General Electric Co. (Boston) said it’s cutting its dividend and reorganizing its troubled GE Power unit by splitting it into two as its new chief tries to revamp the manufacturer.
GE disclosed the moves while reporting a third-quarter loss that included a pretax $22 billion writedown for GE Power.
“We will heighten our sense of urgency and increase accountability across the organization to deliver better results,” Lawrence Culp Jr., GE’s new CEO said in a statement. “My priorities in my first 100 days are positioning our businesses to win, starting with Power.”

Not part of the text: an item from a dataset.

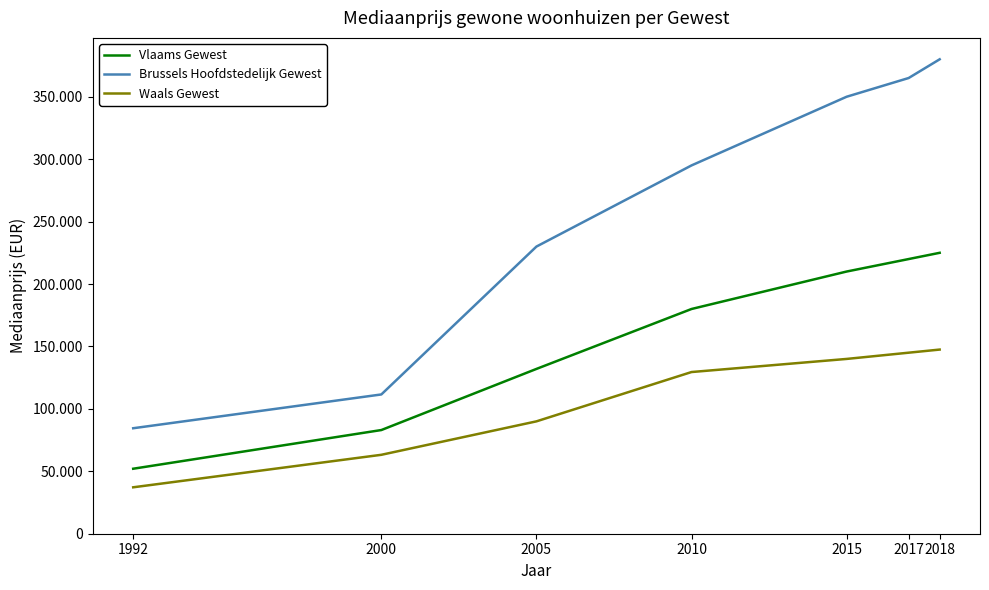

Reading left to right, what are all the values shown in this chart?

Vlaams Gewest: 52058.0	83044.0	132000.0	180000.0	210000.0	220000.0	225000.0
Brussels Hoofdstedelijk Gewest: 84490.5	111552.0	230000.0	295000.0	350000.0	365000.0	380000.0
Waals Gewest: 37184.0	63213.0	90000.0	129500.0	140000.0	145000.0	147500.0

The company pared its quarterly dividend to 1 cent a share from 12 cents. GE said it will save about $3.9 billion per year. The quarterly dividend was 24 cents a year ago.
Culp took command of GE after the company’s board of directors dumped John Flannery on Oct. 1. Flannery had been on the job for little more than a year. Culp, a former CEO of industrial company Danaher Corp., joined GE’s board last year.
GE posted a loss of $22.8 billion, or $2.63 a share, for the third quarter. The company reported adjusted earnings per share of 14 cents a share, down from 21 cents for the same period a year earlier. Analysts surveyed by Bloomberg had forecast 20 cents a share. Revenue for the quarter fell 4% to $29.6 billion.
Culp plans to reorganize GE Power into two units. One will be “a unified Gas business combining GE’s gas product and services groups” while the other will consist of “GE Power’s other assets including Steam, Grid Solutions, Nuclear, and Power Conversion.”
Under Flannery, GE concentrated on aviation, power and renewable energy. The power unit has been GE’s main problem child.
The “prospects of the continuing deterioration in its Power business…is likely to persist for some time,” Moody’s Investors Service said in an Oct. 2 report.